Rick Torken believes we should be far more concerned that the United States and Europe have been subsidising their farmers for decades, leading to the dumping of cheap surplus produce on markets in poor countries. At the same time, developing countries have been allowed hardly any access to Western markets. “This subsidised agriculture has stood in the way of the gradual increase of food production in the developing markets. And now we are paying the price. It started in 2008, when the first food riots broke out.”

No ban
In spite of the global instability that high food prices can cause, Agnes van Ardenne does not believe that a ban on food speculation is the answer. She points out that there is insufficient international support for such a measure and action at national level is simply unworkable. Rick Torken of ABN AMRO agrees: “You would remove a small part of the problem, if that. What you can do is make structural changes to the stock market. I have no objections whatsoever to greater transparency.”
 

Discussion

Anonymous 15 February 2011 - 3:41am / Lalaland

There is no love sincerer than the love of food.

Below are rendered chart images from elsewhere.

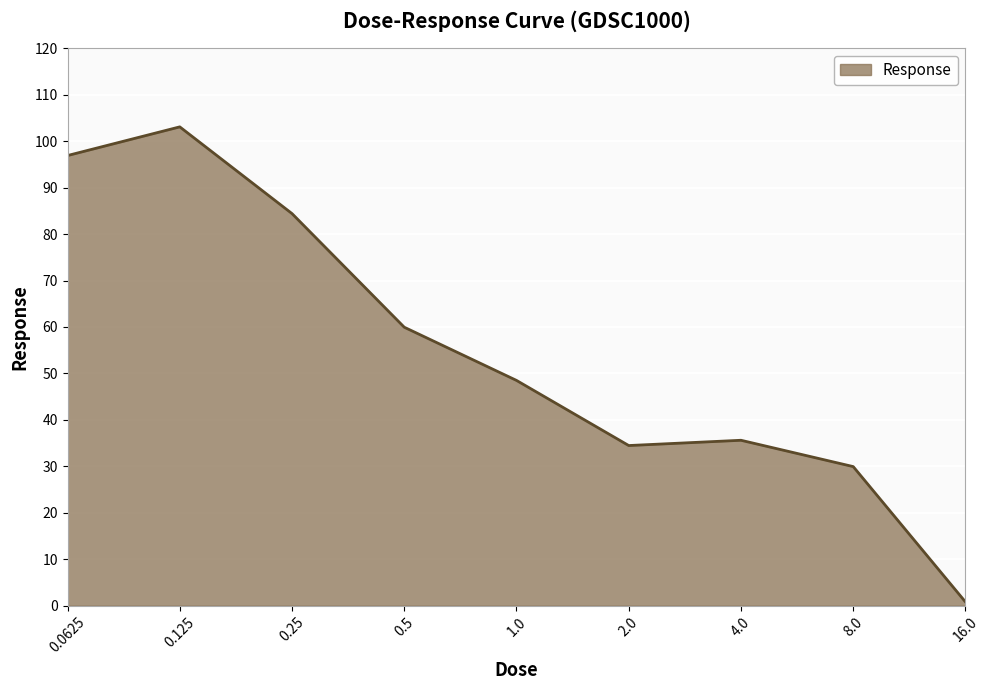

How many categories are shown in the chart?

9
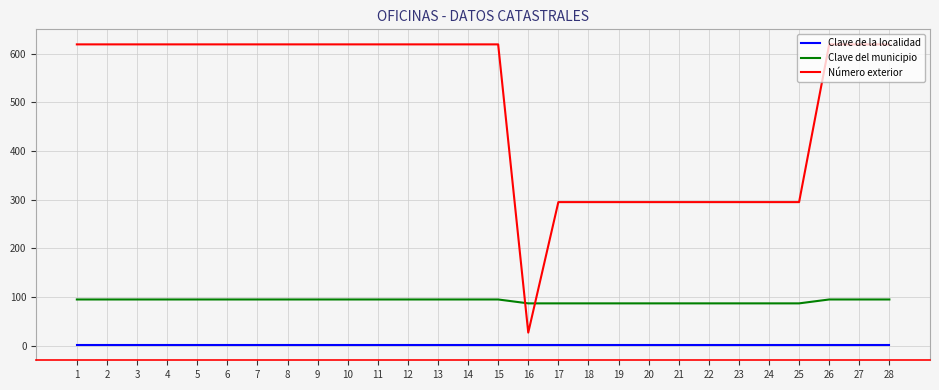

How many lines are shown in the chart?

3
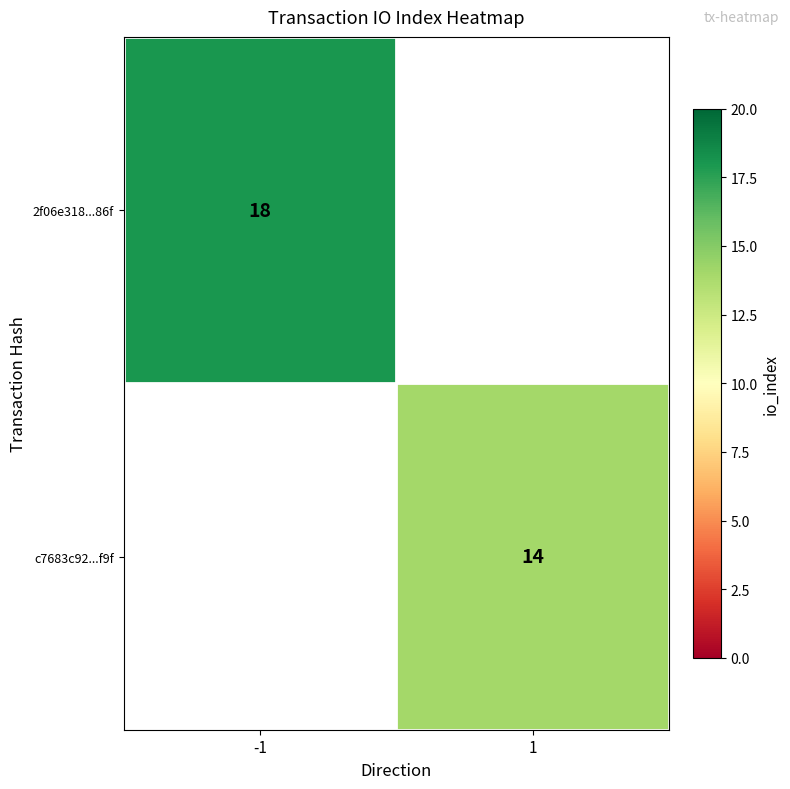

Is the value of c7683c92...f9f at 1 greater than the value of 2f06e318...86f at -1?

No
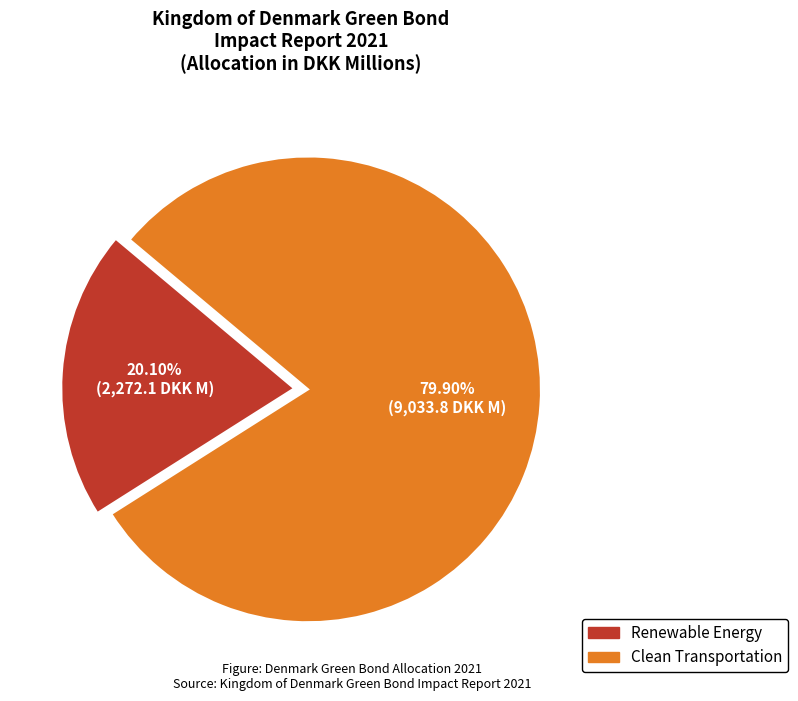

Rank the categories by value from highest to lowest.

Clean Transportation, Renewable Energy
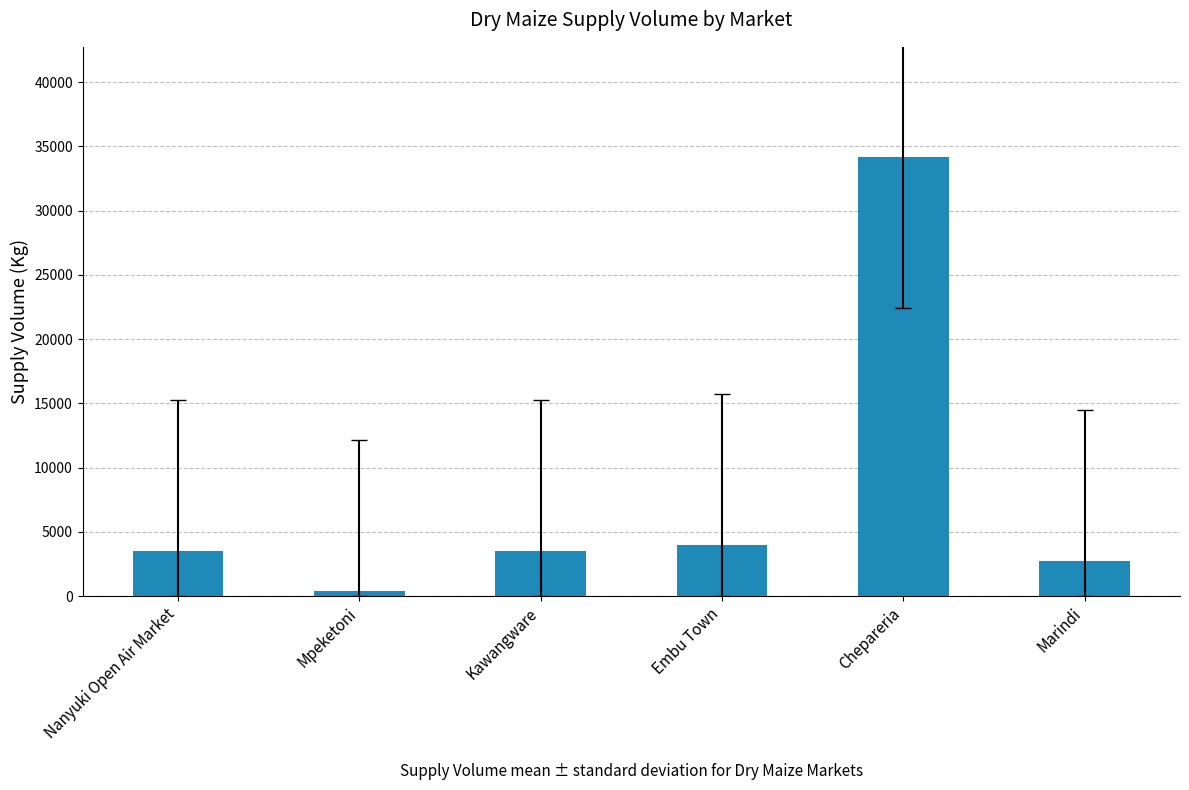

Read the value at Marindi.

2700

Renee 14 February 2011 - 8:36pm / Canada

Sparking food riots around the globe, the food crisis continues as the result of proximate factors: grain and fuel speculation, agro-fuels, environmental changes and increasing meat consumption. The real story behind the crisis, however, addresses the root causes of the global food crisis as systemic failures of the current industrial agri-foods system. Food Rebellions! Crisis and the Hunger for Justice written by Eric Holt-Giménez and Raj Patel with Annie Shattuck offers an understanding of the global food crisis and documents grassroots solutions to hunger and poverty. https://www.foodfirst.org/en/node/2387

asybot 13 February 2011 - 7:00am / canada

All people in the ag business EVERYWHERE (and all businesses really) need less regulations. World wide bureaucracies are stifling any growth on this planet, the bureaucrats are the only ones benefiting on your taxes without producing anything of tangible value except just paperwork (oh remember the slogan computers will save trees)

Anonymous 12 February 2011 - 11:28pm / USA

Famine is inevitable for wanton procreators. Food prices track the price of oil. Oil predicted $300/bbl by 2020 means wheat at $0.75/pound.

Birth control can be manufactured for $0.01/day.

Hiram1 12 February 2011 - 7:37pm

"The current uprisings in North Africa were sparked by public anger at high bread prices. The blame is often targeted at speculators aiming to profit from the food market. But there is more to the story."...There is more to the story. High taxes and restrictions on small farmers and ranchers affects the local and global instability of the "food market". Just this week RNW's "Pig farmer angry with government" showed how the Dutch government was part of the cause and effect of starvation and how it was indirectly responsible for price rises. Another major problem is fuel prices and high taxes on fuel. When fuel prices and taxes exceed the actual transportation cost of a truck-load of wheat, corn, potatoes, etc., the prices have to rise or the crop has to be destroyed. Give the farmer tax breaks on fuel and farm equipment and stop restricting them with unreasonable restrictions as the pig farmers in "Pig farmer angry with government" and you will see more food being produced. If you don't give them incentive to grow and raise more food than subsidising is the end result. Small farmering businesses make very little profit.